Le campagne usano finti colloqui e repository pubblici come esca
Le campagne di Void Dokkaebi iniziano spesso con messaggi di reclutamento, finti colloqui di lavoro o challenge tecniche diffuse tramite GitHub, GitLab, forum di programmazione e canali professionali. Le vittime ricevono istruzioni per clonare un repository, eseguire uno script di test o verificare un tool apparentemente collegato a una selezione lavorativa. Questa tecnica sfrutta un’abitudine normale degli sviluppatori: valutare codice, testare librerie e verificare progetti in locale. Una volta eseguito il materiale infetto, BeaverTail avvia la fase di ricognizione e installa InvisibleFerret. Le campagne risultano particolarmente efficaci contro lavoratori remoti, freelance e sviluppatori coinvolti in progetti crypto o open source, dove l’interazione con repository sconosciuti è più frequente. Void Dokkaebi seleziona obiettivi con accesso a risorse finanziarie o dati strategici, combinando furto immediato e raccolta persistente. La tecnica conferma il valore crescente dell’ingegneria sociale mirata contro figure tecniche, non più considerate solo utenti finali ma veri snodi della sicurezza aziendale.
Trend Micro evidenzia indicatori utili per rilevare la nuova variante
L’analisi di Trend Micro conferma che la compilazione Cython complica il rilevamento ma non elimina gli indicatori utili alla difesa. Le organizzazioni possono cercare moduli .pyd o .so sospetti in directory temporanee, processi Python anomali, pattern di comunicazione verso domini C2 e tracce di esecuzione legate a BeaverTail. È importante monitorare accessi anomali a browser profile, estensioni wallet, clipboard, keychain e percorsi contenenti credenziali di sviluppo. Gli ambienti degli sviluppatori devono adottare difese a più livelli, con isolamento delle attività di test, esecuzione di codice sconosciuto in sandbox controllate, separazione tra wallet personali e dispositivi di lavoro, protezione hardware delle chiavi e revoca tempestiva delle credenziali sospette. Il rilevamento comportamentale diventa più importante delle signature statiche perché la variante Cython può cambiare forma mantenendo gli stessi obiettivi operativi.

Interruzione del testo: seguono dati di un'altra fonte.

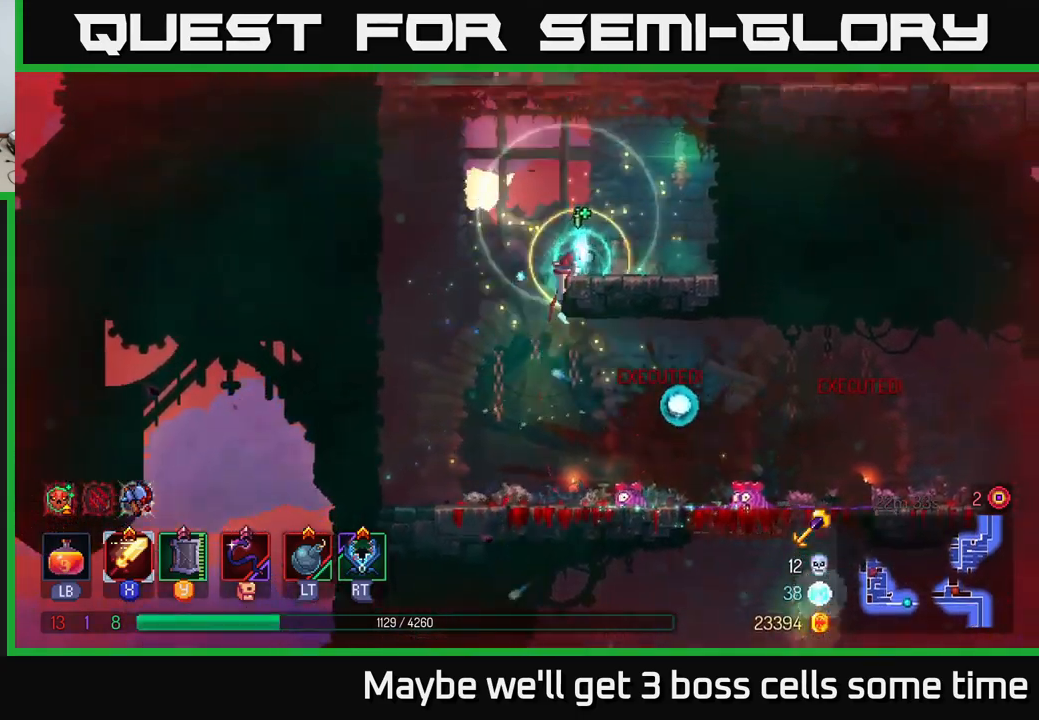
{"buttons": ["A"], "left_stick": "right", "right_stick": "center", "events": [[134, "left_stick", "center"], [217, "A", "down"], [334, "A", "up"], [334, "left_stick", "right"], [384, "A", "down"]]}
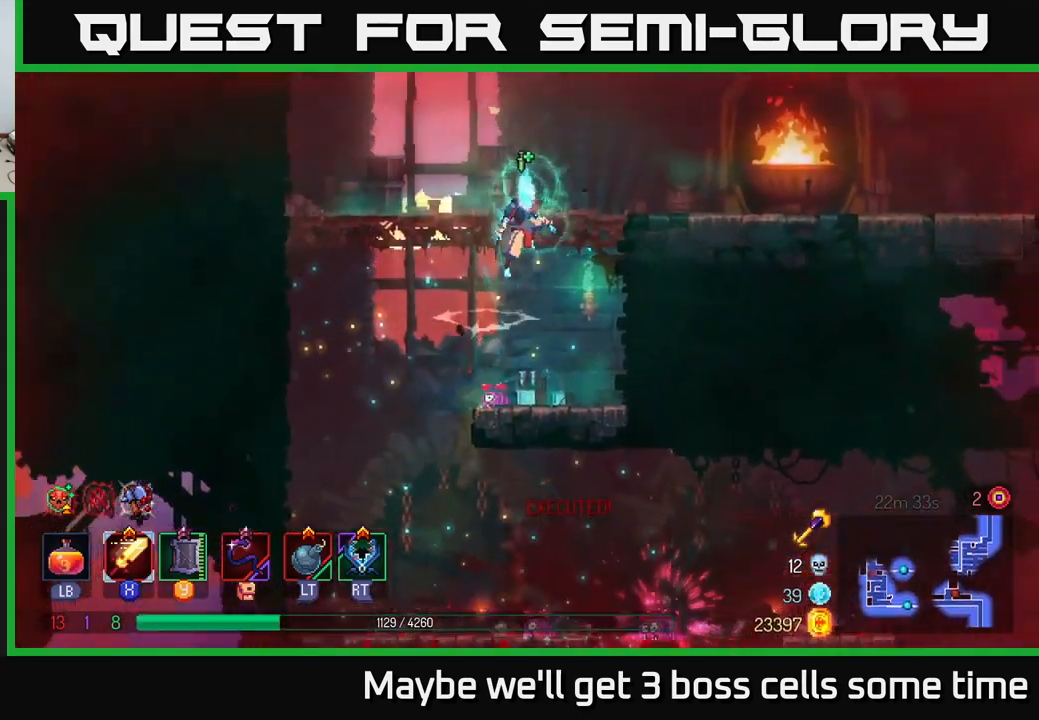
{"buttons": [], "left_stick": "right", "right_stick": "center", "events": [[84, "A", "up"], [217, "B", "down"], [367, "B", "up"]]}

Gli artefatti residui permettono comunque di ricostruire la catena di infezione e individuare vittime compromesse prima che il furto crypto o l’accesso ai repository producano danni più ampi.
Void Dokkaebi mostra l’evoluzione offensiva nordcoreana contro il settore tech
L’aggiornamento di InvisibleFerret in Cython e l’evoluzione di BeaverTail confermano la capacità dei gruppi nordcoreani di adattarsi rapidamente alle difese moderne. Void Dokkaebi non si limita a rubare wallet crypto, ma costruisce una catena di intrusione capace di colpire sviluppatori, repository, credenziali, browser, pipeline software e asset digitali. La scelta di compilare il malware in moduli nativi mostra una maturazione tecnica orientata alla persistenza e all’evasione. Il targeting degli sviluppatori rivela inoltre una strategia più ampia: ottenere accesso a risorse finanziarie immediate e, allo stesso tempo, presidiare punti sensibili della supply chain software. Per aziende e team di sviluppo, la minaccia richiede un cambio di approccio. Non basta proteggere gli ambienti di produzione se i dispositivi degli sviluppatori restano esposti a lures professionali, repository infetti e tool apparentemente legittimi. InvisibleFerret dimostra che il confine tra furto crypto, spionaggio e compromissione della supply chain è ormai sempre più sottile.